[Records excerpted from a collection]

=== Begin Enclosure ===

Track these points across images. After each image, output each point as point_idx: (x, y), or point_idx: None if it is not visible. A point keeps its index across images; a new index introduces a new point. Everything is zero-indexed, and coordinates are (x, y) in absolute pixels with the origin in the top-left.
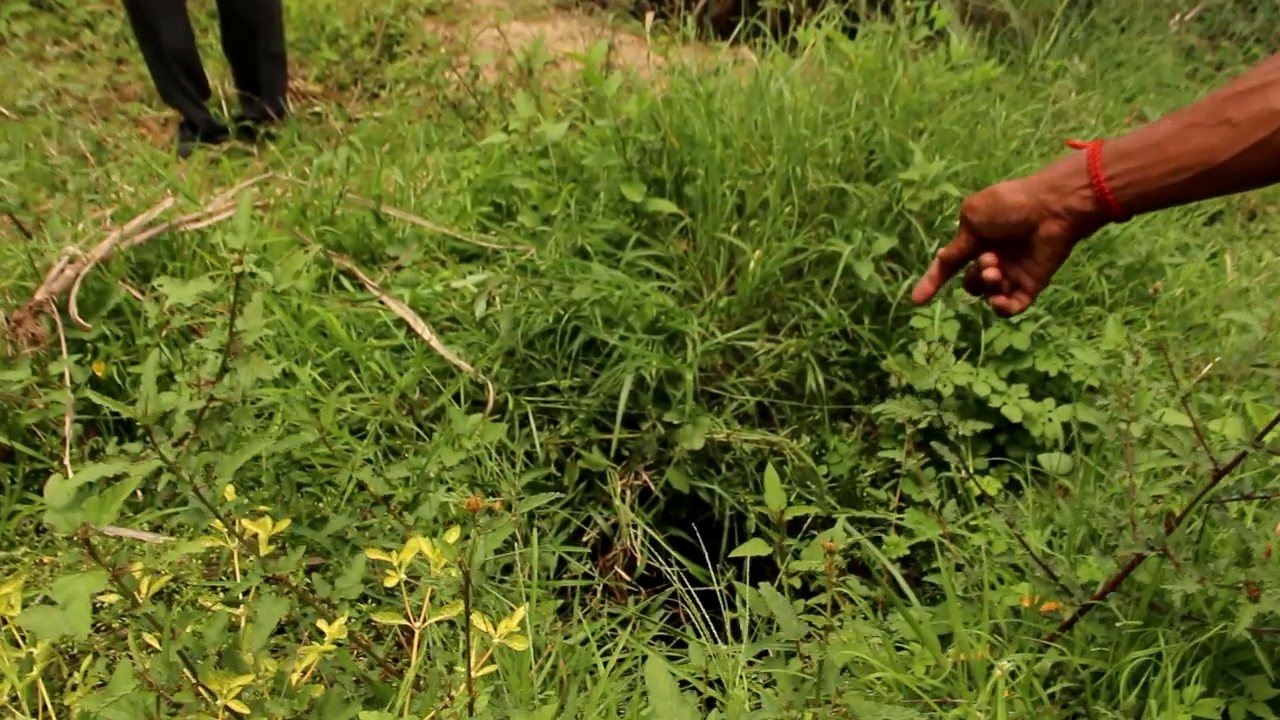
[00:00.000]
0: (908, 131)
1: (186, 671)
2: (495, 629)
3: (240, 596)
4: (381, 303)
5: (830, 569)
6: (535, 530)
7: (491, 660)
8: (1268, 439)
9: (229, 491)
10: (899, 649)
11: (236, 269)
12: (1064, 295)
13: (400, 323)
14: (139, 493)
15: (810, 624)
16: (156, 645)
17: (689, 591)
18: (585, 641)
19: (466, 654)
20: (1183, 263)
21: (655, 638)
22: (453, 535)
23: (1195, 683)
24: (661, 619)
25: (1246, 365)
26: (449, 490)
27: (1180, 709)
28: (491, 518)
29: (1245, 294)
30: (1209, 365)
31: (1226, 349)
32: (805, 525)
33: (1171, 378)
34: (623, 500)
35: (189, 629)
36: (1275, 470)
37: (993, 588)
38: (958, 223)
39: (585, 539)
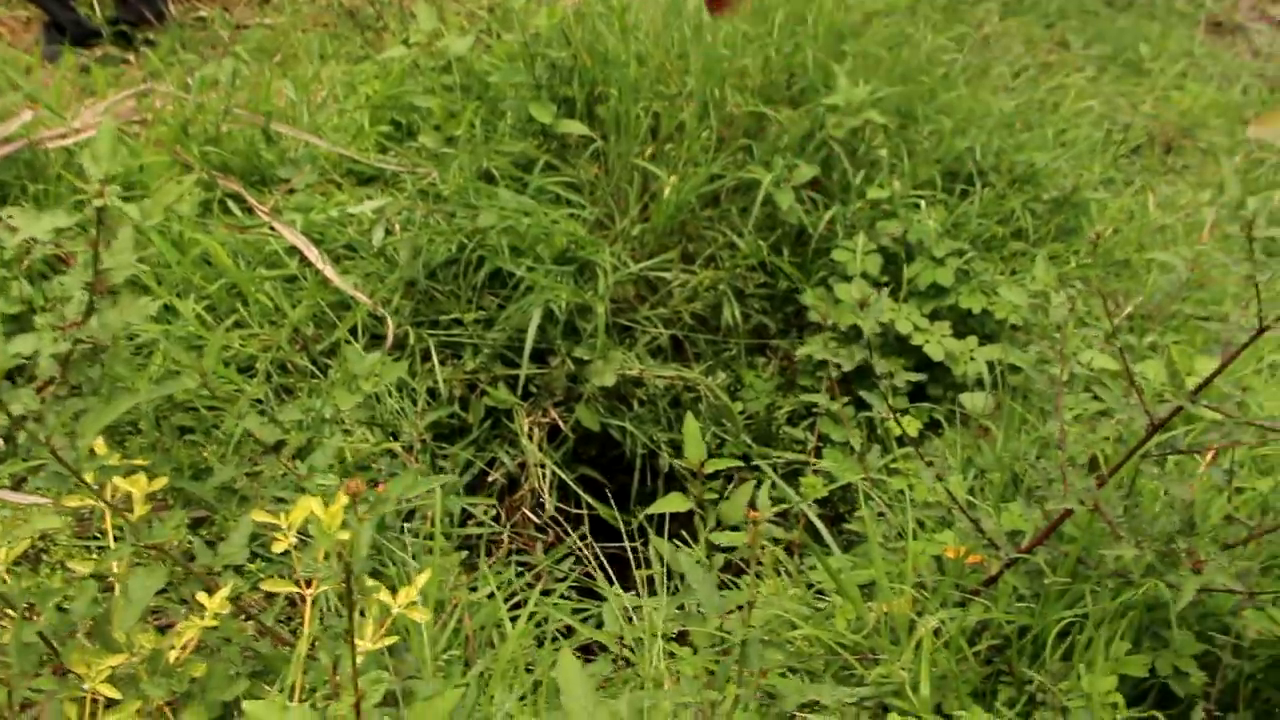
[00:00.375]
0: (831, 54)
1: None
2: (395, 597)
3: (114, 565)
4: (272, 229)
5: (754, 542)
6: (438, 474)
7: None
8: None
9: (99, 445)
10: (818, 596)
11: (98, 202)
12: (988, 229)
13: (292, 251)
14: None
15: (732, 582)
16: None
17: (598, 540)
18: (492, 595)
19: (353, 661)
20: (1107, 198)
21: (569, 587)
22: (336, 511)
23: (1121, 638)
24: (572, 567)
25: (1169, 305)
26: (346, 433)
27: (1106, 666)
28: (388, 472)
29: (1164, 231)
30: (1130, 305)
31: (1148, 288)
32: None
33: (1108, 320)
34: (530, 439)
35: (53, 603)
36: (1197, 417)
37: (914, 536)
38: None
39: (491, 479)
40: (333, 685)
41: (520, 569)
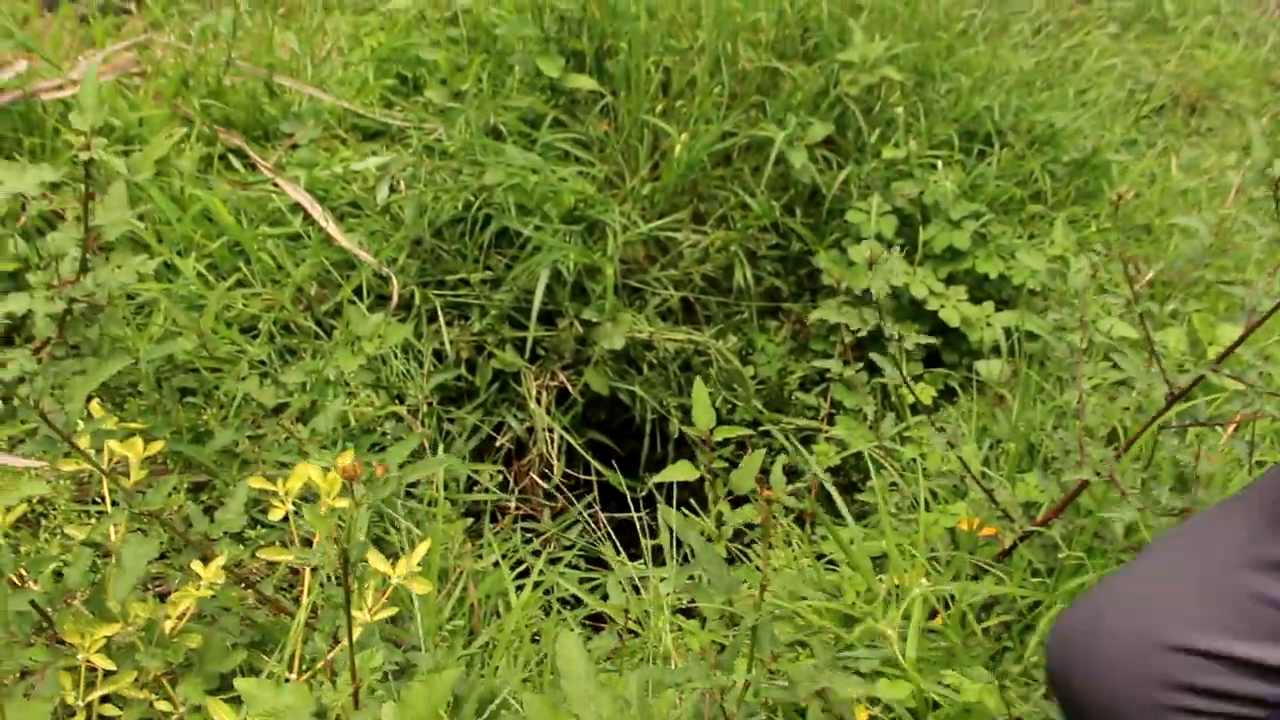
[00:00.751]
0: (846, 8)
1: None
2: (396, 566)
3: (110, 531)
4: (275, 185)
5: (766, 521)
6: (444, 437)
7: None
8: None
9: (95, 408)
10: (829, 567)
11: (84, 155)
12: (1006, 191)
13: (296, 208)
14: None
15: (742, 553)
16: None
17: (606, 506)
18: (498, 563)
19: (349, 638)
20: (1128, 160)
21: (576, 555)
22: (334, 480)
23: None
24: (580, 534)
25: (1191, 271)
26: (351, 395)
27: None
28: (394, 436)
29: (1186, 195)
30: (1151, 271)
31: (1170, 253)
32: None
33: (1129, 287)
34: (538, 403)
35: (49, 570)
36: (1219, 387)
37: (927, 507)
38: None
39: (498, 444)
40: (328, 670)
41: (527, 536)
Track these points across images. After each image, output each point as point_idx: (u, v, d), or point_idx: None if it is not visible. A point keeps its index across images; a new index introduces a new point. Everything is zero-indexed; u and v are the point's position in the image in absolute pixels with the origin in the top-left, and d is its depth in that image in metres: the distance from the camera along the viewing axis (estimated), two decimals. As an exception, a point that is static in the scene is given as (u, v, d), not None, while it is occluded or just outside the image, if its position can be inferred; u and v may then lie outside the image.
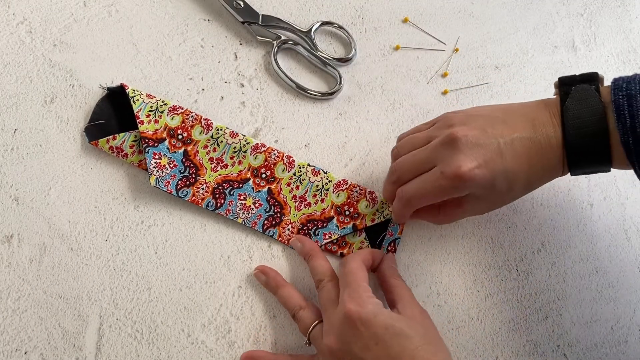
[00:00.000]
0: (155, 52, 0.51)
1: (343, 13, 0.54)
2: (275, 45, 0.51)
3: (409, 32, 0.54)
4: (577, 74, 0.39)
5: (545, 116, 0.39)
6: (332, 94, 0.50)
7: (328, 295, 0.40)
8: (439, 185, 0.38)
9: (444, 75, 0.53)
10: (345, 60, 0.51)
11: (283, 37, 0.51)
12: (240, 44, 0.52)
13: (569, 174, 0.39)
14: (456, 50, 0.54)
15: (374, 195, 0.47)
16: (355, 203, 0.47)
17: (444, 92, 0.52)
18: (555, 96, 0.40)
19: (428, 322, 0.39)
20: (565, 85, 0.38)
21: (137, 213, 0.46)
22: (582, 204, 0.50)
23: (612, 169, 0.38)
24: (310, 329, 0.40)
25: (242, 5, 0.52)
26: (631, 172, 0.37)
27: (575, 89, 0.38)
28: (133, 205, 0.46)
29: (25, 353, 0.42)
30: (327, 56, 0.51)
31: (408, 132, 0.44)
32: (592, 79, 0.38)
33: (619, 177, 0.51)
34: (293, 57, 0.53)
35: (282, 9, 0.54)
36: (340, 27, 0.53)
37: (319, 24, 0.52)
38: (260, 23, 0.51)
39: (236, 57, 0.52)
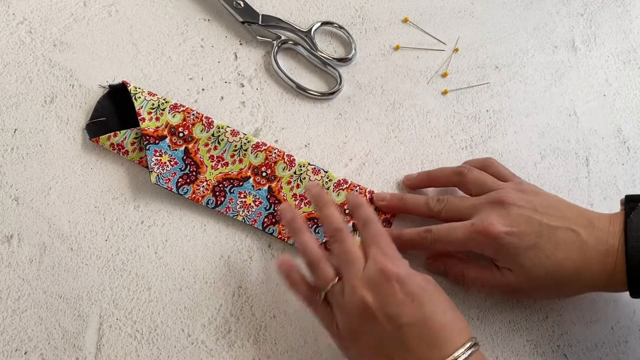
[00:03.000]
0: (155, 52, 0.51)
1: (343, 13, 0.54)
2: (275, 45, 0.51)
3: (409, 32, 0.54)
4: None
5: (605, 221, 0.39)
6: (332, 94, 0.50)
7: (352, 249, 0.39)
8: (466, 233, 0.41)
9: (444, 75, 0.53)
10: (345, 60, 0.51)
11: (283, 37, 0.51)
12: (240, 44, 0.52)
13: (629, 293, 0.38)
14: (456, 50, 0.54)
15: (372, 194, 0.47)
16: (355, 203, 0.47)
17: (444, 92, 0.52)
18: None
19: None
20: (632, 201, 0.39)
21: (137, 213, 0.46)
22: (582, 204, 0.49)
23: None
24: (333, 283, 0.38)
25: (242, 5, 0.52)
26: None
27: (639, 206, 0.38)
28: (133, 205, 0.46)
29: (25, 353, 0.42)
30: (327, 56, 0.51)
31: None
32: None
33: (619, 177, 0.51)
34: (293, 57, 0.53)
35: (282, 9, 0.54)
36: (340, 27, 0.53)
37: (319, 24, 0.53)
38: (260, 23, 0.51)
39: (236, 57, 0.52)
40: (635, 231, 0.37)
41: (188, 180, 0.45)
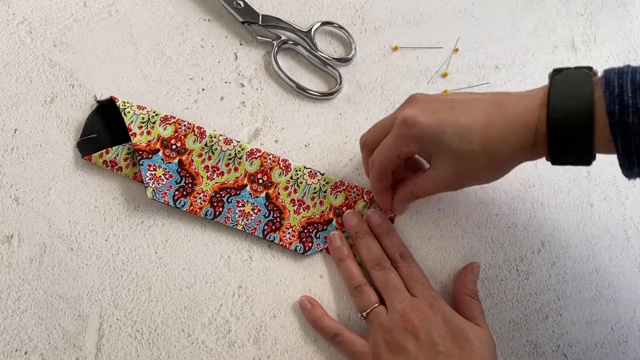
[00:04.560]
0: (155, 52, 0.51)
1: (343, 13, 0.54)
2: (275, 45, 0.51)
3: (409, 32, 0.54)
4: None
5: (524, 93, 0.37)
6: (332, 94, 0.50)
7: (396, 279, 0.43)
8: (392, 136, 0.39)
9: (444, 75, 0.53)
10: (345, 60, 0.51)
11: (283, 37, 0.51)
12: (240, 44, 0.52)
13: (549, 158, 0.36)
14: (456, 50, 0.54)
15: (371, 195, 0.47)
16: (352, 204, 0.47)
17: (444, 92, 0.52)
18: None
19: (494, 345, 0.42)
20: (557, 70, 0.38)
21: (137, 213, 0.46)
22: (582, 204, 0.49)
23: (594, 157, 0.35)
24: (373, 307, 0.42)
25: (242, 5, 0.52)
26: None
27: (567, 70, 0.37)
28: (133, 205, 0.46)
29: (25, 353, 0.42)
30: (327, 56, 0.51)
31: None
32: (587, 68, 0.37)
33: (619, 177, 0.50)
34: (293, 57, 0.53)
35: (282, 9, 0.54)
36: (340, 27, 0.53)
37: (319, 24, 0.53)
38: (260, 23, 0.51)
39: (236, 57, 0.52)
40: (556, 87, 0.35)
41: (184, 193, 0.45)
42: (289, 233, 0.46)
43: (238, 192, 0.46)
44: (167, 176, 0.45)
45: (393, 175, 0.43)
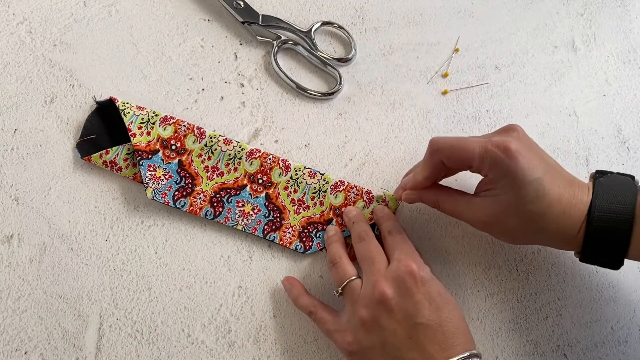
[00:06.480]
0: (155, 52, 0.51)
1: (343, 13, 0.54)
2: (275, 45, 0.51)
3: (409, 32, 0.54)
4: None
5: (581, 182, 0.39)
6: (332, 94, 0.50)
7: (376, 249, 0.41)
8: (481, 148, 0.38)
9: (444, 75, 0.53)
10: (345, 60, 0.51)
11: (283, 37, 0.52)
12: (240, 44, 0.52)
13: (578, 254, 0.39)
14: (456, 50, 0.54)
15: (370, 195, 0.47)
16: (352, 204, 0.47)
17: (444, 92, 0.52)
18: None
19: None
20: (600, 172, 0.40)
21: (137, 213, 0.46)
22: (582, 204, 0.49)
23: (622, 263, 0.38)
24: (349, 280, 0.41)
25: (242, 5, 0.52)
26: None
27: (611, 175, 0.39)
28: (133, 205, 0.46)
29: (25, 353, 0.42)
30: (327, 56, 0.51)
31: None
32: (630, 176, 0.39)
33: (619, 177, 0.51)
34: (293, 57, 0.53)
35: (282, 9, 0.54)
36: (340, 27, 0.53)
37: (319, 24, 0.53)
38: (260, 23, 0.51)
39: (236, 57, 0.52)
40: (601, 188, 0.38)
41: (184, 193, 0.45)
42: (289, 233, 0.46)
43: (238, 192, 0.46)
44: (166, 176, 0.45)
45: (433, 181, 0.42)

=== End Enclosure ===

**Problem statement**. Provide an exact copy of only the lines from the beginning of the entries through the line containing "5: (830, 569)", both ends included, with no pictures.

**Task result**.
Track these points across images. After each image, output each point as point_idx: (x, y), or point_idx: None if it is not visible. A point keeps its index across images; a new index introduces a new point. Everything is zero-indexed, and coordinates are (x, y) in absolute pixels with the origin in the top-left.
[00:00.000]
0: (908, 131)
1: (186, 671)
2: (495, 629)
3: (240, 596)
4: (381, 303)
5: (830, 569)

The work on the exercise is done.